Another primary application of Z-Wave LR would be in the multi-dwelling unit (MDU) space, such as rental apartment buildings with 100-plusunits, condominiums and townhomes.
“Long range enables the distance and also enables larger quantities,” Klein explained “Whereas Z-Wave typically enables about 252 products per system, Z-Wave Long Range enables upwards of 4,000 devices into a single system. So when you're looking at an MDU and working with a property manager, using door locks as an example, being able to lock or unlock the door to one of the apartments to enable someone to go show it; or activating thermostats or lights; we find that our members find this larger quantity to be a very attractive opportunity.”

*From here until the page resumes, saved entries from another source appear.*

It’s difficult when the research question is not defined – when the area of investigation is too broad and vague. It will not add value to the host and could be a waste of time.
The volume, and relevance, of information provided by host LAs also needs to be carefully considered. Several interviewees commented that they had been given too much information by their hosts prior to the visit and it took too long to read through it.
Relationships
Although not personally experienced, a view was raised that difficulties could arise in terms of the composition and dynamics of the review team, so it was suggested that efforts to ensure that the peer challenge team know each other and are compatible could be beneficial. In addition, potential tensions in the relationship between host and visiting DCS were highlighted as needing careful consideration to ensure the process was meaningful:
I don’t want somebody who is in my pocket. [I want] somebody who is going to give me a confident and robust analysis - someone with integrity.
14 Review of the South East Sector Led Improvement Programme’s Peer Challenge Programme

Will Competing Standards Matter?
The Z-Wave Pavilion – which featured 13 different partner companies at CES 2023 – has long been a fixture on the show floor at CES; however, the push for smart home device standardization has seen more entrants into this space, including the much-ballyhooed Matter standard, a product of collaboration between the biggest tech heavyweights around – Amazon, Apple, Google and the list goes on.

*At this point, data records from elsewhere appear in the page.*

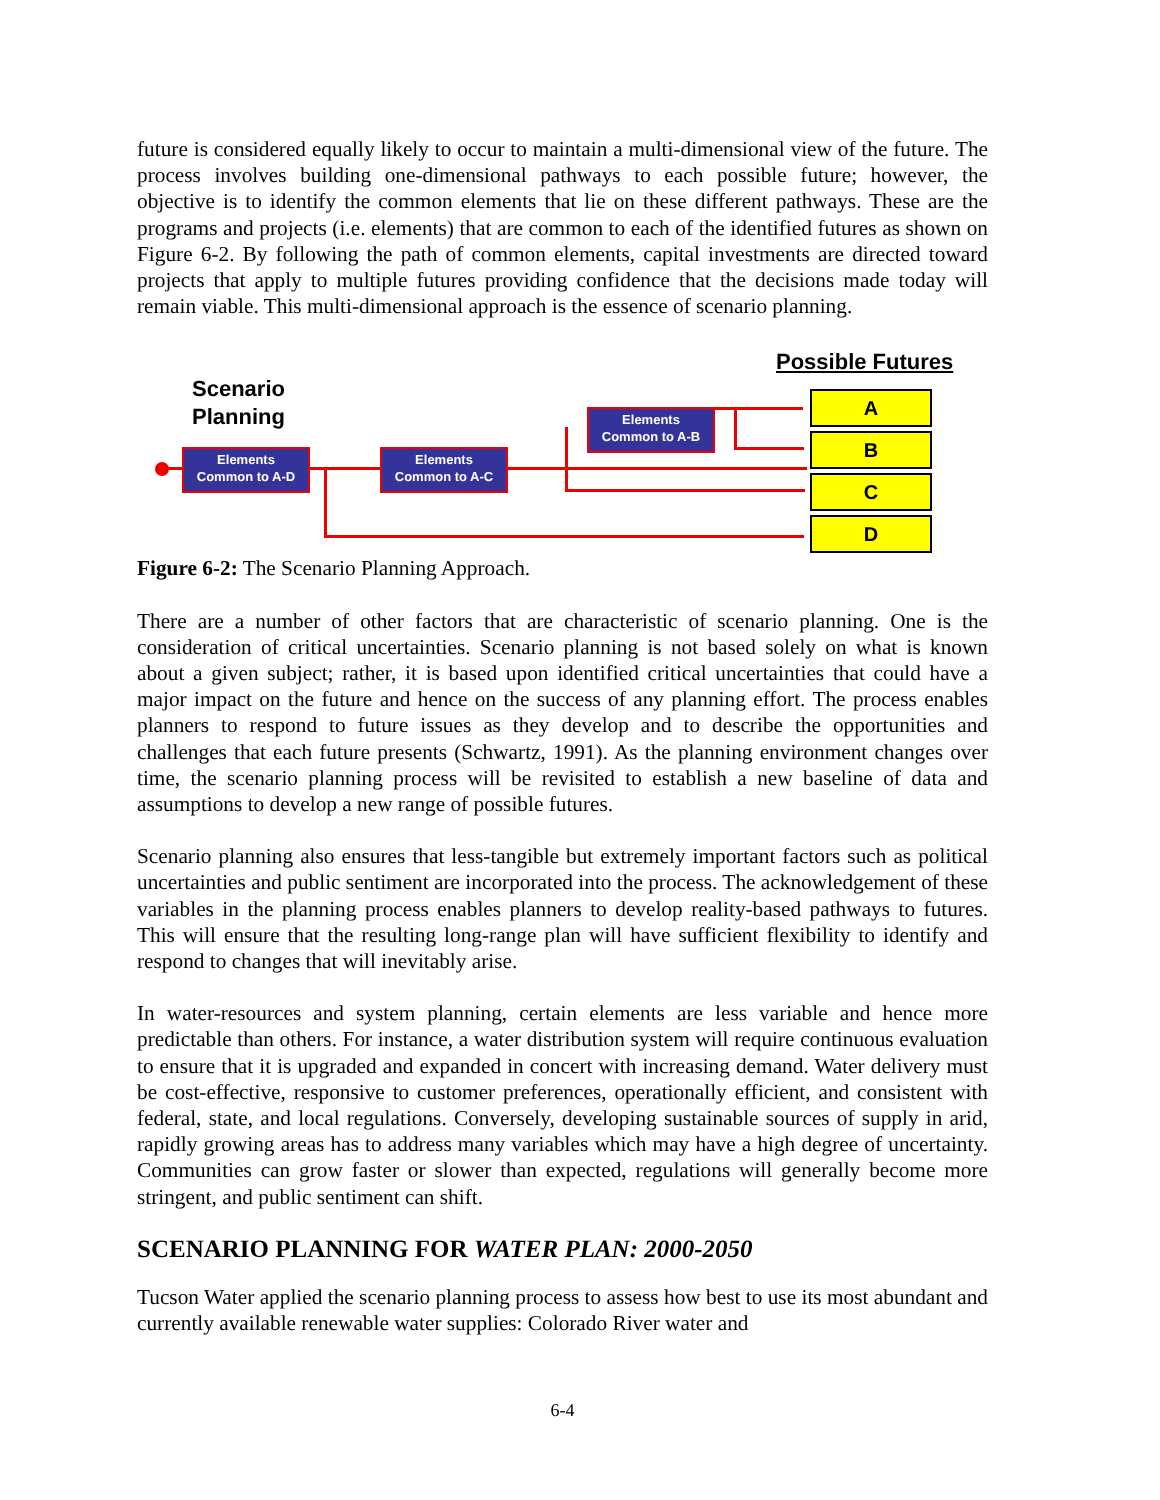future is considered equally likely to occur to maintain a multi-dimensional view of the future. The process involves building one-dimensional pathways to each possible future; however, the objective is to identify the common elements that lie on these different pathways. These are the programs and projects (i.e. elements) that are common to each of the identified futures as shown on Figure 6-2. By following the path of common elements, capital investments are directed toward projects that apply to multiple futures providing confidence that the decisions made today will remain viable. This multi-dimensional approach is the essence of scenario planning.
Possible Futures
Scenario
Planning
Elements
Common to A-D
Elements
Common to A-C
Elements
Common to A-B
A
B
C
D
Figure 6-2: The Scenario Planning Approach.
There are a number of other factors that are characteristic of scenario planning. One is the consideration of critical uncertainties. Scenario planning is not based solely on what is known about a given subject; rather, it is based upon identified critical uncertainties that could have a major impact on the future and hence on the success of any planning effort. The process enables planners to respond to future issues as they develop and to describe the opportunities and challenges that each future presents (Schwartz, 1991). As the planning environment changes over time, the scenario planning process will be revisited to establish a new baseline of data and assumptions to develop a new range of possible futures.
Scenario planning also ensures that less-tangible but extremely important factors such as political uncertainties and public sentiment are incorporated into the process. The acknowledgement of these variables in the planning process enables planners to develop reality-based pathways to futures. This will ensure that the resulting long-range plan will have sufficient flexibility to identify and respond to changes that will inevitably arise.
In water-resources and system planning, certain elements are less variable and hence more predictable than others. For instance, a water distribution system will require continuous evaluation to ensure that it is upgraded and expanded in concert with increasing demand. Water delivery must be cost-effective, responsive to customer preferences, operationally efficient, and consistent with federal, state, and local regulations. Conversely, developing sustainable sources of supply in arid, rapidly growing areas has to address many variables which may have a high degree of uncertainty. Communities can grow faster or slower than expected, regulations will generally become more stringent, and public sentiment can shift.
SCENARIO PLANNING FOR WATER PLAN: 2000-2050
Tucson Water applied the scenario planning process to assess how best to use its most abundant and currently available renewable water supplies: Colorado River water and
6-4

Is this friendly competition a good thing? Klein thinks so.
“First of all, we are very supportive of Matter, even if it has gotten enormous press and media attention,” Klein says. “Whenever you get companies like Amazon and Apple and Samsung to all agree on something, that is big news, and I will acknowledge that. But I'm actually really happy about it and really supportive of it.

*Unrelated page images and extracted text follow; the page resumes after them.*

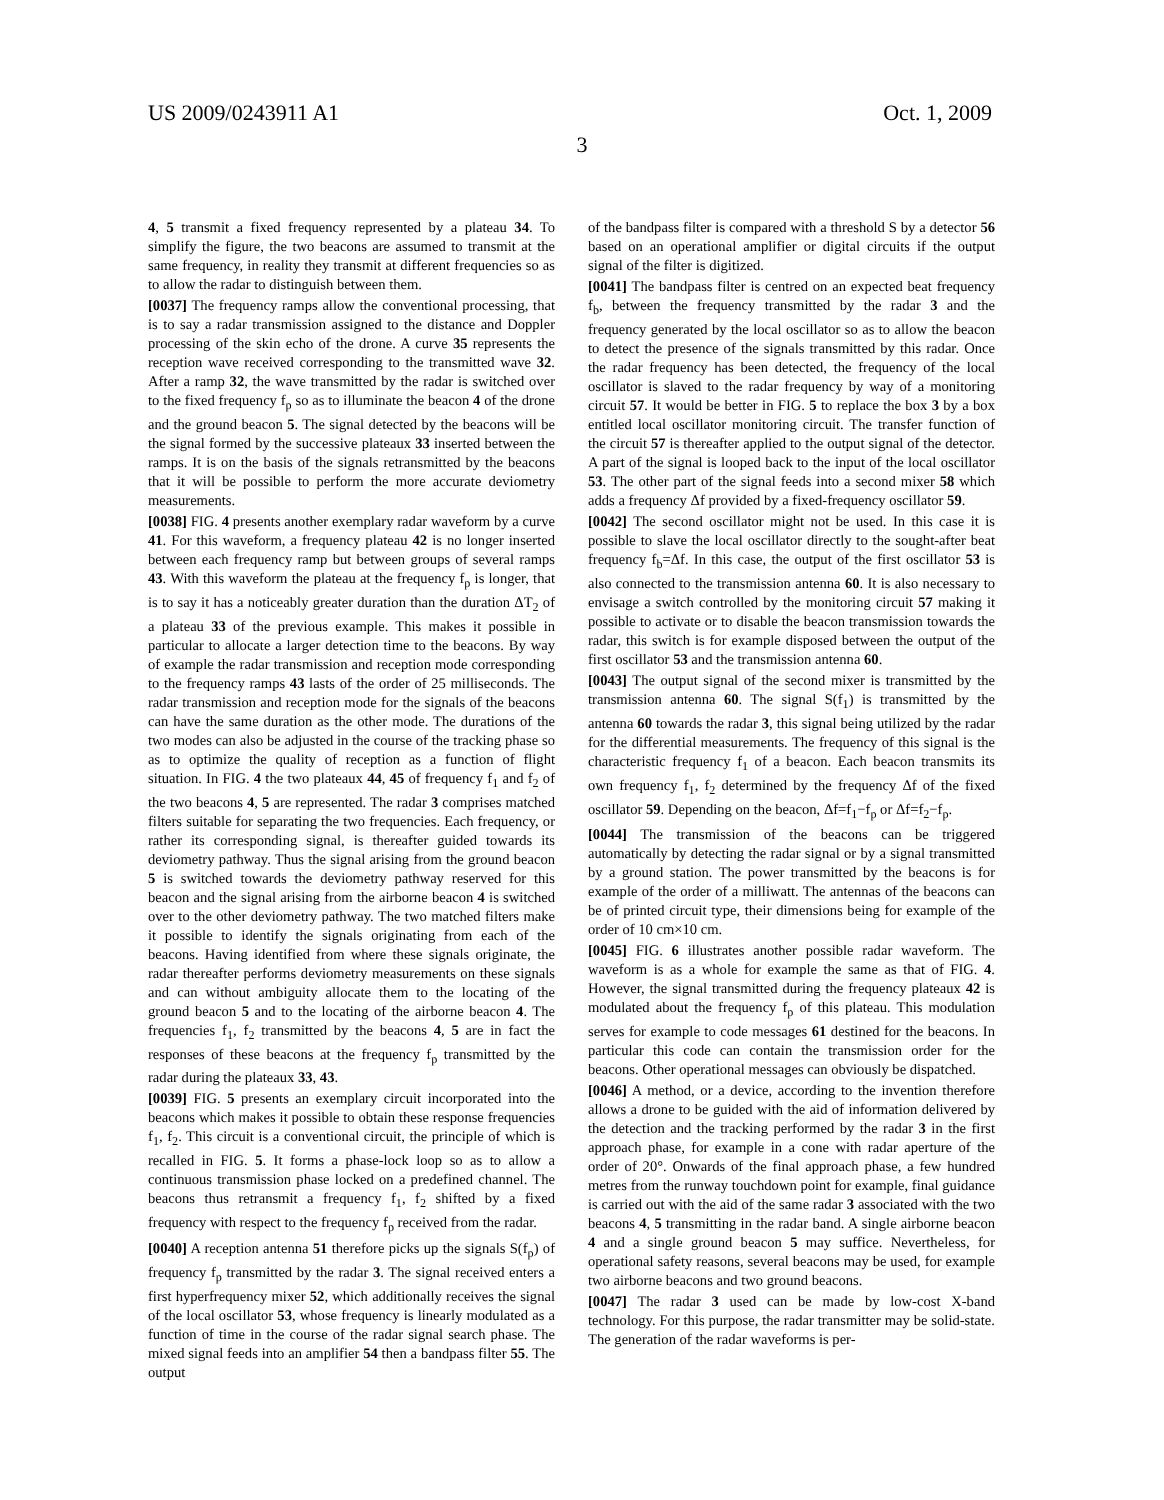US 2009/0243911 A1 Oct. 1, 2009
3
4, 5 transmit a fixed frequency represented by a plateau 34. To simplify the figure, the two beacons are assumed to transmit at the same frequency, in reality they transmit at different frequencies so as to allow the radar to distinguish between them.
[0037] The frequency ramps allow the conventional processing, that is to say a radar transmission assigned to the distance and Doppler processing of the skin echo of the drone. A curve 35 represents the reception wave received corresponding to the transmitted wave 32. After a ramp 32, the wave transmitted by the radar is switched over to the fixed frequency f<sub>p</sub> so as to illuminate the beacon 4 of the drone and the ground beacon 5. The signal detected by the beacons will be the signal formed by the successive plateaux 33 inserted between the ramps. It is on the basis of the signals retransmitted by the beacons that it will be possible to perform the more accurate deviometry measurements.
[0038] FIG. 4 presents another exemplary radar waveform by a curve 41. For this waveform, a frequency plateau 42 is no longer inserted between each frequency ramp but between groups of several ramps 43. With this waveform the plateau at the frequency f<sub>p</sub> is longer, that is to say it has a noticeably greater duration than the duration ΔT<sub>2</sub> of a plateau 33 of the previous example. This makes it possible in particular to allocate a larger detection time to the beacons. By way of example the radar transmission and reception mode corresponding to the frequency ramps 43 lasts of the order of 25 milliseconds. The radar transmission and reception mode for the signals of the beacons can have the same duration as the other mode. The durations of the two modes can also be adjusted in the course of the tracking phase so as to optimize the quality of reception as a function of flight situation. In FIG. 4 the two plateaux 44, 45 of frequency f<sub>1</sub> and f<sub>2</sub> of the two beacons 4, 5 are represented. The radar 3 comprises matched filters suitable for separating the two frequencies. Each frequency, or rather its corresponding signal, is thereafter guided towards its deviometry pathway. Thus the signal arising from the ground beacon 5 is switched towards the deviometry pathway reserved for this beacon and the signal arising from the airborne beacon 4 is switched over to the other deviometry pathway. The two matched filters make it possible to identify the signals originating from each of the beacons. Having identified from where these signals originate, the radar thereafter performs deviometry measurements on these signals and can without ambiguity allocate them to the locating of the ground beacon 5 and to the locating of the airborne beacon 4. The frequencies f<sub>1</sub>, f<sub>2</sub> transmitted by the beacons 4, 5 are in fact the responses of these beacons at the frequency f<sub>p</sub> transmitted by the radar during the plateaux 33, 43.
[0039] FIG. 5 presents an exemplary circuit incorporated into the beacons which makes it possible to obtain these response frequencies f<sub>1</sub>, f<sub>2</sub>. This circuit is a conventional circuit, the principle of which is recalled in FIG. 5. It forms a phase-lock loop so as to allow a continuous transmission phase locked on a predefined channel. The beacons thus retransmit a frequency f<sub>1</sub>, f<sub>2</sub> shifted by a fixed frequency with respect to the frequency f<sub>p</sub> received from the radar.
[0040] A reception antenna 51 therefore picks up the signals S(f<sub>p</sub>) of frequency f<sub>p</sub> transmitted by the radar 3. The signal received enters a first hyperfrequency mixer 52, which additionally receives the signal of the local oscillator 53, whose frequency is linearly modulated as a function of time in the course of the radar signal search phase. The mixed signal feeds into an amplifier 54 then a bandpass filter 55. The output
of the bandpass filter is compared with a threshold S by a detector 56 based on an operational amplifier or digital circuits if the output signal of the filter is digitized.
[0041] The bandpass filter is centred on an expected beat frequency f<sub>b</sub>, between the frequency transmitted by the radar 3 and the frequency generated by the local oscillator so as to allow the beacon to detect the presence of the signals transmitted by this radar. Once the radar frequency has been detected, the frequency of the local oscillator is slaved to the radar frequency by way of a monitoring circuit 57. It would be better in FIG. 5 to replace the box 3 by a box entitled local oscillator monitoring circuit. The transfer function of the circuit 57 is thereafter applied to the output signal of the detector. A part of the signal is looped back to the input of the local oscillator 53. The other part of the signal feeds into a second mixer 58 which adds a frequency Δf provided by a fixed-frequency oscillator 59.
[0042] The second oscillator might not be used. In this case it is possible to slave the local oscillator directly to the sought-after beat frequency f<sub>b</sub>=Δf. In this case, the output of the first oscillator 53 is also connected to the transmission antenna 60. It is also necessary to envisage a switch controlled by the monitoring circuit 57 making it possible to activate or to disable the beacon transmission towards the radar, this switch is for example disposed between the output of the first oscillator 53 and the transmission antenna 60.
[0043] The output signal of the second mixer is transmitted by the transmission antenna 60. The signal S(f<sub>1</sub>) is transmitted by the antenna 60 towards the radar 3, this signal being utilized by the radar for the differential measurements. The frequency of this signal is the characteristic frequency f<sub>1</sub> of a beacon. Each beacon transmits its own frequency f<sub>1</sub>, f<sub>2</sub> determined by the frequency Δf of the fixed oscillator 59. Depending on the beacon, Δf=f<sub>1</sub>−f<sub>p</sub> or Δf=f<sub>2</sub>−f<sub>p</sub>.
[0044] The transmission of the beacons can be triggered automatically by detecting the radar signal or by a signal transmitted by a ground station. The power transmitted by the beacons is for example of the order of a milliwatt. The antennas of the beacons can be of printed circuit type, their dimensions being for example of the order of 10 cm×10 cm.
[0045] FIG. 6 illustrates another possible radar waveform. The waveform is as a whole for example the same as that of FIG. 4. However, the signal transmitted during the frequency plateaux 42 is modulated about the frequency f<sub>p</sub> of this plateau. This modulation serves for example to code messages 61 destined for the beacons. In particular this code can contain the transmission order for the beacons. Other operational messages can obviously be dispatched.
[0046] A method, or a device, according to the invention therefore allows a drone to be guided with the aid of information delivered by the detection and the tracking performed by the radar 3 in the first approach phase, for example in a cone with radar aperture of the order of 20°. Onwards of the final approach phase, a few hundred metres from the runway touchdown point for example, final guidance is carried out with the aid of the same radar 3 associated with the two beacons 4, 5 transmitting in the radar band. A single airborne beacon 4 and a single ground beacon 5 may suffice. Nevertheless, for operational safety reasons, several beacons may be used, for example two airborne beacons and two ground beacons.
[0047] The radar 3 used can be made by low-cost X-band technology. For this purpose, the radar transmitter may be solid-state. The generation of the radar waveforms is per-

Now we've got all these large and small companies in the CSA all saying interoperability matters…well you know what? We have been saying that for 20 years, so it is really nice that someone else is saying interoperability is important,” Klein added. “Another aspect for why we're really supportive of Matter is that we recognize that if a technology were to come out that made all of the hundreds of millions of existing products in the marketplace, become dark and would no longer work, that would not be very successful initiative. The development and the platform for Matter always had the intention to put hooks in with the intention of making them compatible or interoperable with other platforms.”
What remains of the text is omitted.